Susie Vaughan
“I have a desire to re-enchant the past, to take the listener to a splintered sound world where period instruments and historical styles, idioms, harmonic language and ornamentation, are refracted through the contemporary prism of film, folk, cabaret, circus and musical theatre.”
Susie Vaughan trained as a composer at the Guildhall School of Music and Drama (MMus, Lutoslawski Prize: 2nd Prize) after receiving a BMus (1st Class Hons) at Royal Holloway and a British Academy Award to undertake postgraduate research at Magdalen College, Oxford. Her research into Postmodern music very much influenced her own compositional style.
Susie is particularly interested in setting love poetry through the ages (from Sappho to Shakespeare to Sylvia Plath) and devotional text.
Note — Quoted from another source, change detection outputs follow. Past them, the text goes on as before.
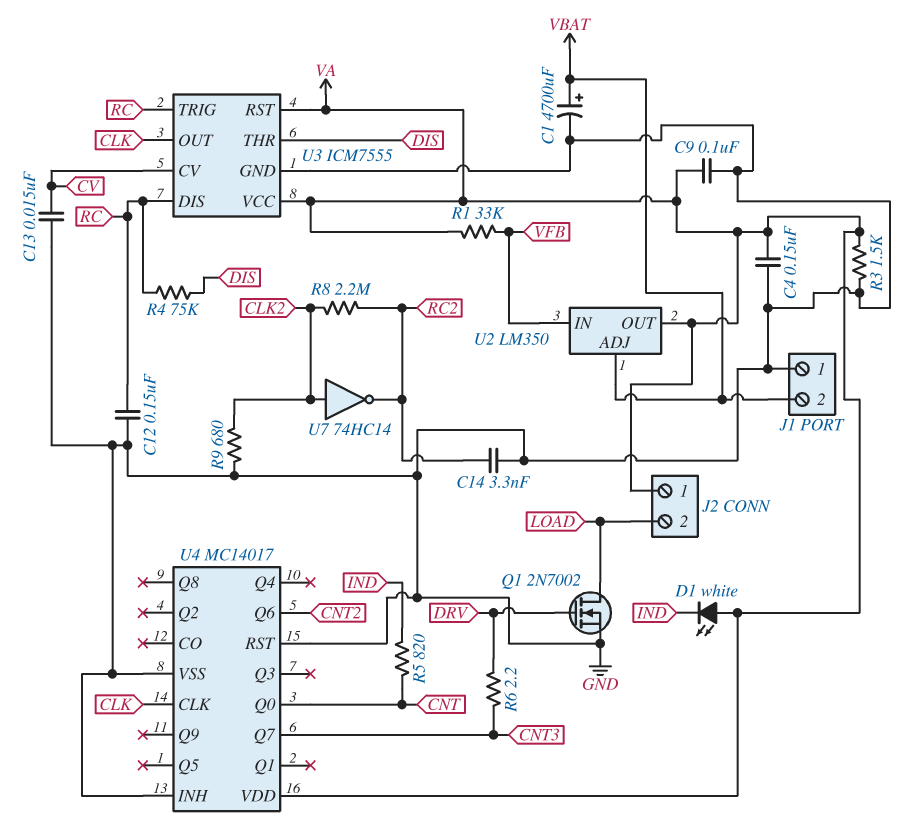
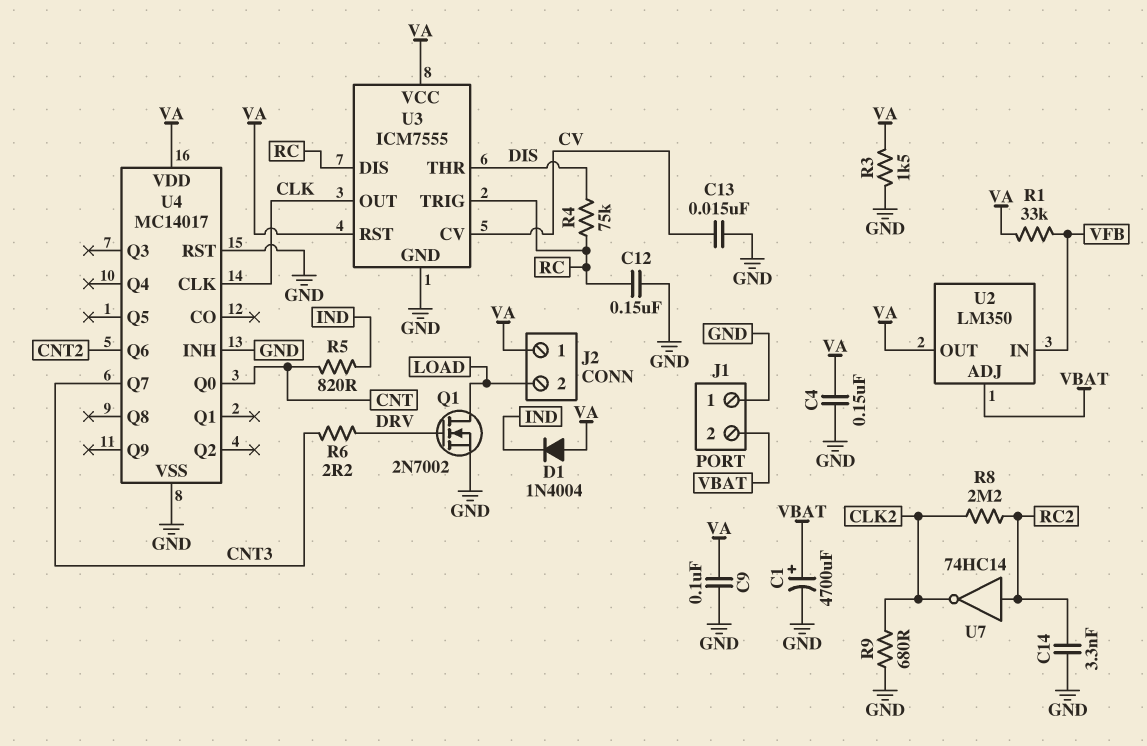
D1: LED white (A VA, K IND) -> diode 1N4004 (A VA, K IND)
U7: NOT 74HC14 (in CLK2, out RC2) -> NOT 74HC14 (in RC2, out CLK2)

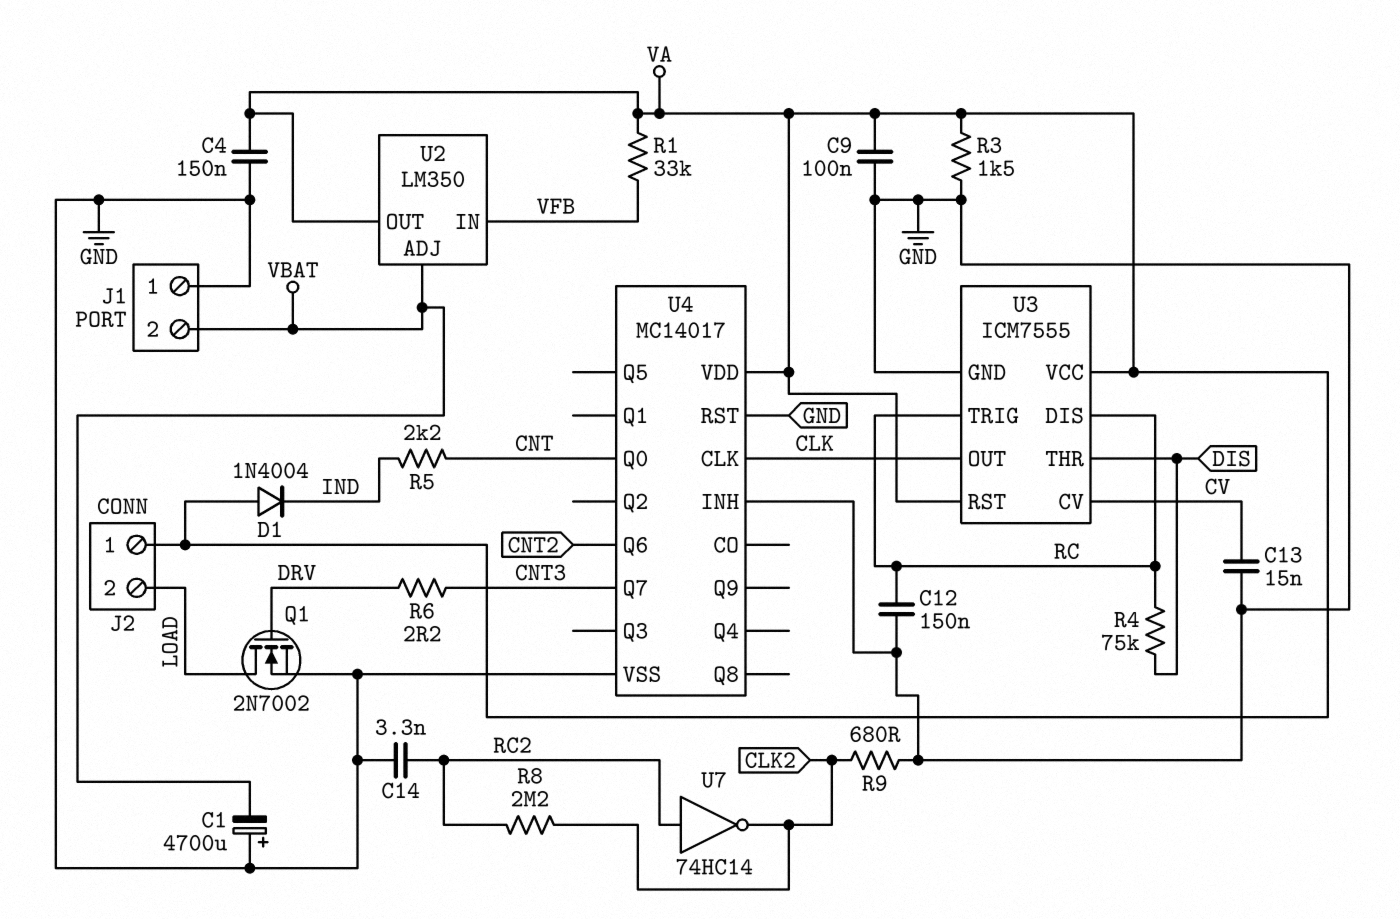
C1: 4700uF (plus VBAT, minus GND) -> 4700uF (plus GND, minus VBAT)
R5: 820 (CNT, IND) -> 2.2k (CNT, IND)

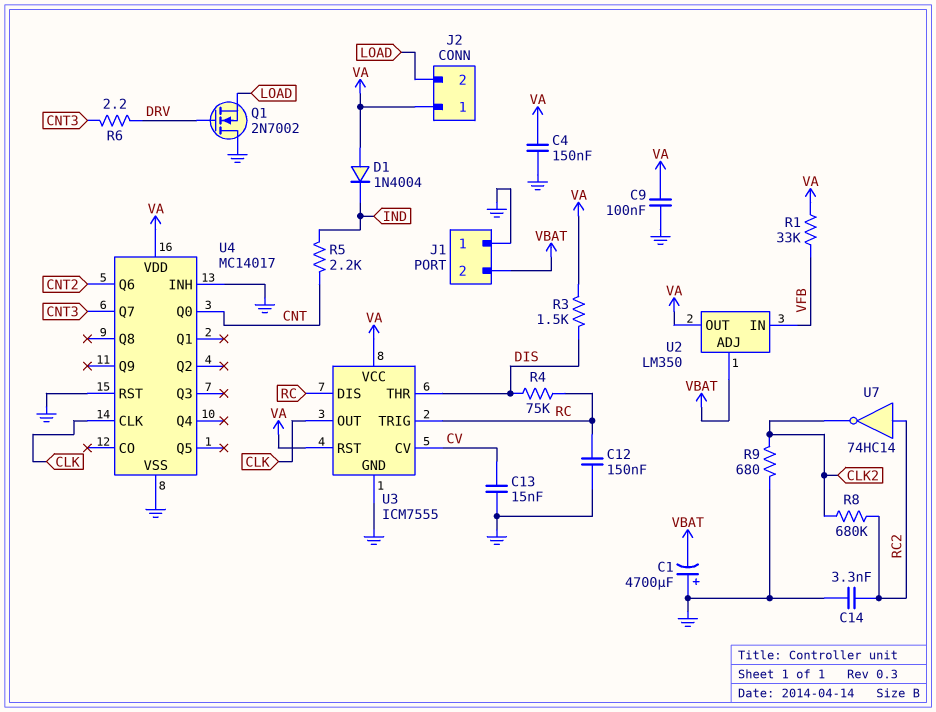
Q1: NMOS 2N7002 (G DRV, D LOAD, S GND) -> NMOS 2N7002 (G DRV, D GND, S LOAD)
R3: 1.5k (GND, VA) -> 1.5k (DIS, VA)
R8: 2.2M (CLK2, RC2) -> 680k (CLK2, RC2)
She was the first woman in 550 years to compose for the Choir of Magdalen College, Oxford – a Magnificat and Nunc Dimittis to celebrate 20 Years of Women at the College in the Year 2000.
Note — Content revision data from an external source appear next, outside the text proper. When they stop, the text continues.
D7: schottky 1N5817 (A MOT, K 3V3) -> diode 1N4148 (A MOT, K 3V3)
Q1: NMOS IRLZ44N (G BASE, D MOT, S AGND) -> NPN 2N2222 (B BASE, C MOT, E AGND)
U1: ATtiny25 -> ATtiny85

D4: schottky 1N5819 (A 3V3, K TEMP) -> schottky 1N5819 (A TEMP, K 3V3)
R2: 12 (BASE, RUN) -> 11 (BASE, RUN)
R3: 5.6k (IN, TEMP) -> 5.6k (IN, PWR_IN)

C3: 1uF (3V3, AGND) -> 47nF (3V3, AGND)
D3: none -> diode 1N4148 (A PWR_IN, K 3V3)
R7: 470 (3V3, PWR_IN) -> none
Susie’s interest in early music began as a postgraduate student at the Guildhall, when asked to compose the songs and incidental music for Mary Pix’s Restoration Comedy The Innocent Mistress. A collection of lute songs for Countertenor followed, settings of James Joyce’s Chamber Music, for the Spitalfields Music Festival.
This led to a commission to compose the missing third of Thomas Campion’s The Lord Hayes’ Masque, performed at the Convocation House, Bodleian Library and Castle Ashby for the Oxford University Early Music Society, History Alive and Sotheby’s New York. Other works for theatre include incidental music for Creation Theatre Company’s Romeo and Juliet and for Benedict Productions’ tour of Lady Chatterley’s Lover (incl. Palace Theatre Manchester, Leeds Playhouse, Hull New Theatre, Theatre Royal Brighton).
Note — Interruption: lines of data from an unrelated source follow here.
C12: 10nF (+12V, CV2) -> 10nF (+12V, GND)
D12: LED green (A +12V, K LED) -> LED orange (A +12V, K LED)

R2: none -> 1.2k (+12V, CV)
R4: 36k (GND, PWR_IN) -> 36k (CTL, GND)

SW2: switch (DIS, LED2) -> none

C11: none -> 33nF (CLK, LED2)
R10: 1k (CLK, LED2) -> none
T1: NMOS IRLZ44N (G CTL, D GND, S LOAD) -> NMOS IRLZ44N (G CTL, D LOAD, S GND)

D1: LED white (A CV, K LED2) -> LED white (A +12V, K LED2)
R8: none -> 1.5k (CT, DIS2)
Over Lockdown, Susie took part in the wonderful Arts Council England project Theorbo Today, for which she composed He is more than a hero for 2 Sopranos, Lute and Theorbo.
Current projects include Cantata Amorosa: Re-imagining Barbara Strozzi’s L’Eraclito Amoroso; Shakespeare’s Sonnet Circus: A Song-cycle of Eight Sonnets for Countertenor Solo and Six Baroque Obbligato Instruments (Flûte Traversière, Oboe, Bassoon, Baroque Triple Harp, Theorbo, Harpsichord) and Baroque String Orchestra; and Agnus Dei from Sounding the PAges: Compositions inspired by the British Library Exhibition:
Elizabeth and Mary, Royal Cousins, Rival Queens, which will be performed in December by the musicians of Theorbo Today.
A fun-fact about Susie – discovered whilst researching her ancestry during the COVID Lockdown – is that she is Henry Purcell’s first cousin, nine times removed.
La Conversation Enchantée et Galante
My piece La Conversation Enchantée et Galante was inspired by Ada’s brief to ‘explore Telemann’s Paris Quartets and celebrate the art of conversation between instruments.’ To explore this galant style, I started with the ensemble quaver motif from B.16 of the Modéré in the final E minor Quartet: 6th Quatuor TWV 43:e4 – my favourite movement and the very last movement in the Paris Quartets – and transformed this into a semi-quaver motif heard at the beginning of the piece and later as an accompanying background ‘buzz’ in the instrumental conversation.
The subtitle of the piece – Le Chardonneret est le Fantôme dans la Machine – was inspired by the painting of a Goldfinch sitting on a branch on the soundboard of the beautiful 1769 Pascal Taskin Harpsichord in the Russell Collection in St Cecilia’s Hall, Edinburgh, the disposition of which, I have used for this piece. The painted Goldfinch comes to life and flies into the music, making his appearance in the song-like trills in all the instrumental parts and in the fluttering chords in the Harpsichord. At the end of the piece, in the Distrait section – another nod to Telemann’s movement descriptions – the Goldfinch flies around and distracts the group of musical conversationalists, leaving just the Flûte Traversière and Harpsichord (using the Buff Stop) to represent his flutterings and twitterings, before flying back to his painted branch on the soundboard of the Harpsichord, where he becomes once more inanimate, leaving a concluding cadence trailing away the instrumental conversation.